What to do. From the rows below, pull out every line that contains the string "cours". Letter case counts.

Given data.
■ ■ ■ ■ ■
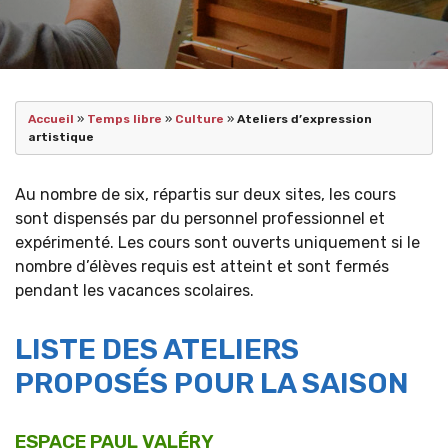
Accueil
»
Temps libre
»
Culture
»
Ateliers d’expression
artistique
Au nombre de six, répartis sur deux sites, les cours
sont dispensés par du personnel professionnel et
expérimenté. Les cours sont ouverts uniquement si le
nombre d’élèves requis est atteint et sont fermés
pendant les vacances scolaires.
LISTE DES ATELIERS
PROPOSÉS POUR LA SAISON
ESPACE PAUL VALÉRY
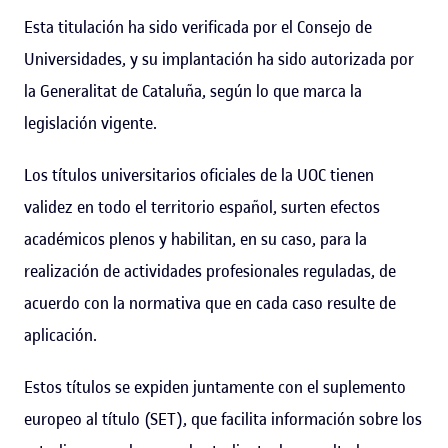
Esta titulación ha sido verificada por el Consejo de
Universidades, y su implantación ha sido autorizada por
la Generalitat de Cataluña, según lo que marca la
legislación vigente.
Los títulos universitarios oficiales de la UOC tienen
validez en todo el territorio español, surten efectos
académicos plenos y habilitan, en su caso, para la
realización de actividades profesionales reguladas, de
acuerdo con la normativa que en cada caso resulte de
aplicación.
Estos títulos se expiden juntamente con el suplemento
europeo al título (SET), que facilita información sobre los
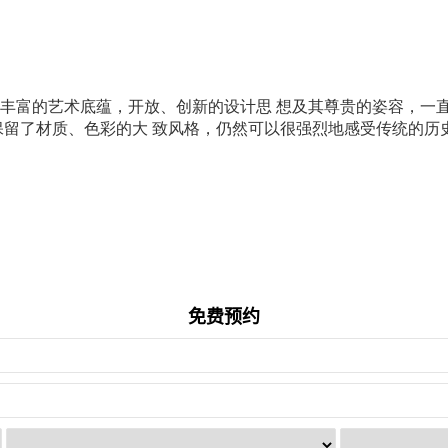
丰富的艺术底蕴，开放、创新的设计思 想及其尊贵的姿容，一直
保留了材质、色彩的大 致风格，仍然可以很强烈地感受传统的历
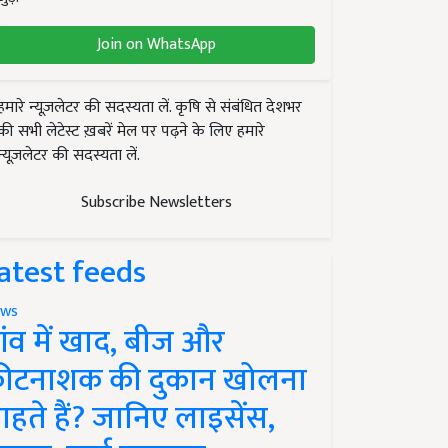
Join on WhatsApp
हमारे न्यूज़लेटर की सदस्यता लें. कृषि से संबंधित देशभर
की सभी लेटेस्ट ख़बरें मेल पर पढ़ने के लिए हमारे
न्यूज़लेटर की सदस्यता लें.
Subscribe Newsletters
atest feeds
ws
ांव में खाद, बीज और
ीटनाशक की दुकान खोलना
ाहते हैं? जानिए लाइसेंस,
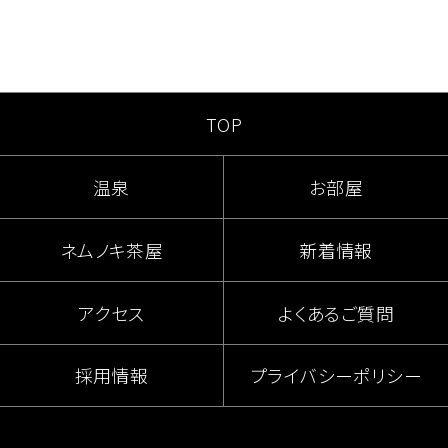
0995-77-2201
（09:00～18:00）
TOP
温泉
お部屋
ネムノキ茶屋
新着情報
アクセス
よくあるご質問
採用情報
プライバシーポリシー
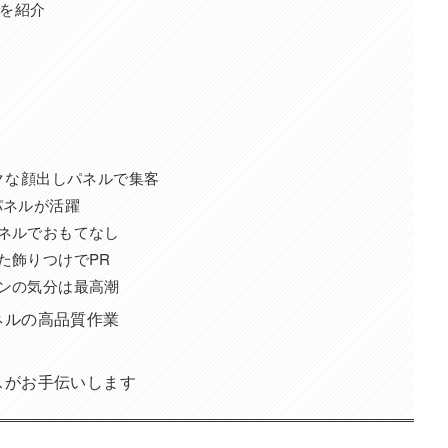
を紹介
ークな顔出しパネルで集客
パネルが活躍
パネルでおもてなし
た飾りつけでPR
ァンの気分は最高潮
ネルの高品質作業
スがお手伝いします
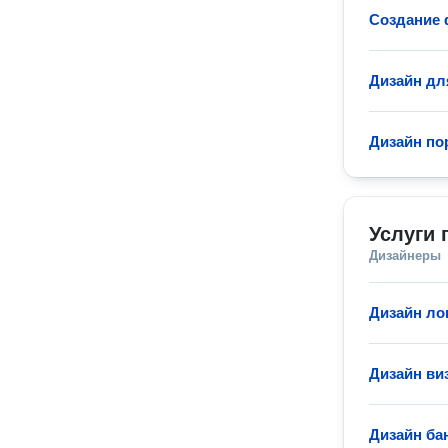
Создание 
Дизайн дл
Дизайн по
Услуги 
Дизайнеры
Дизайн ло
Дизайн ви
Дизайн ба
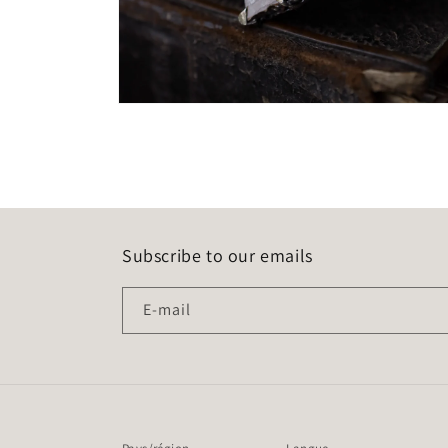
Ouvrir
le
média
4
dans
une
fenêtre
modale
Subscribe to our emails
E-mail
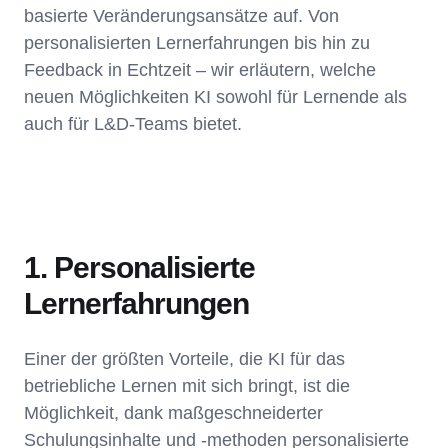
basierte Veränderungsansätze auf. Von
personalisierten Lernerfahrungen bis hin zu
Feedback in Echtzeit – wir erläutern, welche
neuen Möglichkeiten KI sowohl für Lernende als
auch für L&D-Teams bietet.
1. Personalisierte
Lernerfahrungen
Einer der größten Vorteile, die KI für das
betriebliche Lernen mit sich bringt, ist die
Möglichkeit, dank maßgeschneiderter
Schulungsinhalte und -methoden personalisierte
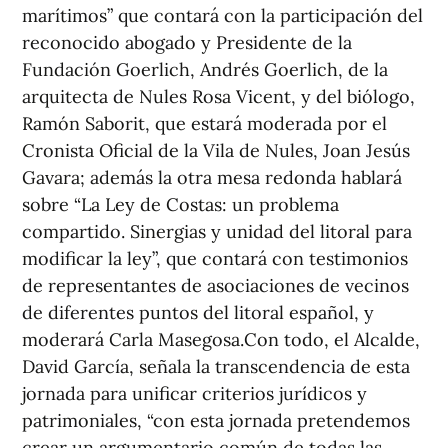
marítimos” que contará con la participación del
reconocido abogado y Presidente de la
Fundación Goerlich, Andrés Goerlich, de la
arquitecta de Nules Rosa Vicent, y del biólogo,
Ramón Saborit, que estará moderada por el
Cronista Oficial de la Vila de Nules, Joan Jesús
Gavara; además la otra mesa redonda hablará
sobre “La Ley de Costas: un problema
compartido. Sinergias y unidad del litoral para
modificar la ley”, que contará con testimonios
de representantes de asociaciones de vecinos
de diferentes puntos del litoral español, y
moderará Carla Masegosa.Con todo, el Alcalde,
David García, señala la transcendencia de esta
jornada para unificar criterios jurídicos y
patrimoniales, “con esta jornada pretendemos
crear un argumentario común de todas las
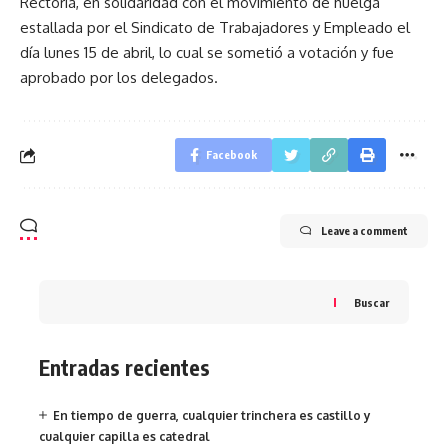
Rectoría, en solidaridad con el movimiento de huelga
estallada por el Sindicato de Trabajadores y Empleado el
día lunes 15 de abril, lo cual se sometió a votación y fue
aprobado por los delegados.
Facebook
Leave a comment
Buscar
Entradas recientes
En tiempo de guerra, cualquier trinchera es castillo y
cualquier capilla es catedral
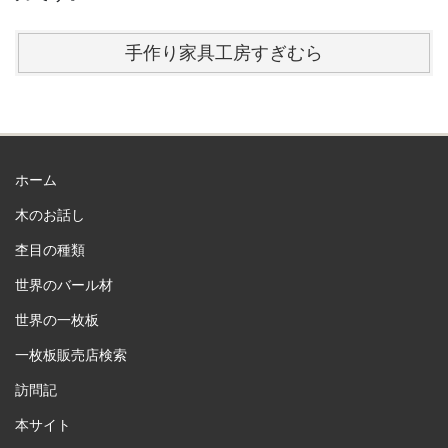
手作り家具工房すぎむら
ホーム
木のお話し
杢目の種類
世界のバール材
世界の一枚板
一枚板販売店検索
訪問記
本サイト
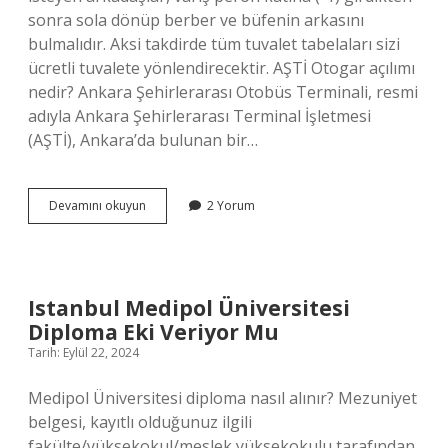
sonra sola dönüp berber ve büfenin arkasını
bulmalıdır. Aksi takdirde tüm tuvalet tabelaları sizi
ücretli tuvalete yönlendirecektir. AŞTİ Otogar açılımı
nedir? Ankara Şehirlerarası Otobüs Terminali, resmi
adıyla Ankara Şehirlerarası Terminal İşletmesi
(AŞTİ), Ankara’da bulunan bir…
Aşti̇
Devamını okuyun
2 Yorum
Kaç
Dakika
Ücretsiz
Istanbul Medipol Üniversitesi
Diploma Eki Veriyor Mu
Tarih: Eylül 22, 2024
Medipol Üniversitesi diploma nasıl alınır? Mezuniyet
belgesi, kayıtlı olduğunuz ilgili
fakülte/yüksekokul/meslek yüksekokulu tarafından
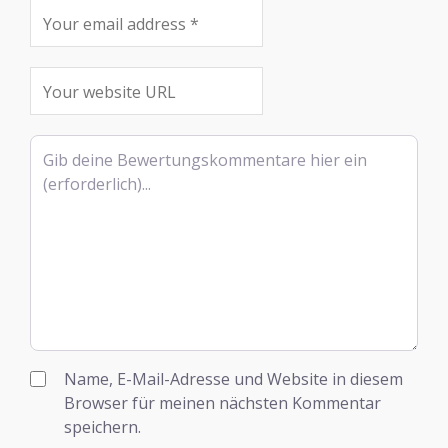
Rezensionstext
Name, E-Mail-Adresse und Website in diesem
Browser für meinen nächsten Kommentar
speichern.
■ ■ ■ ■ ■
Reply to the task.
Au nombre de six, répartis sur deux sites, les cours
expérimenté. Les cours sont ouverts uniquement si le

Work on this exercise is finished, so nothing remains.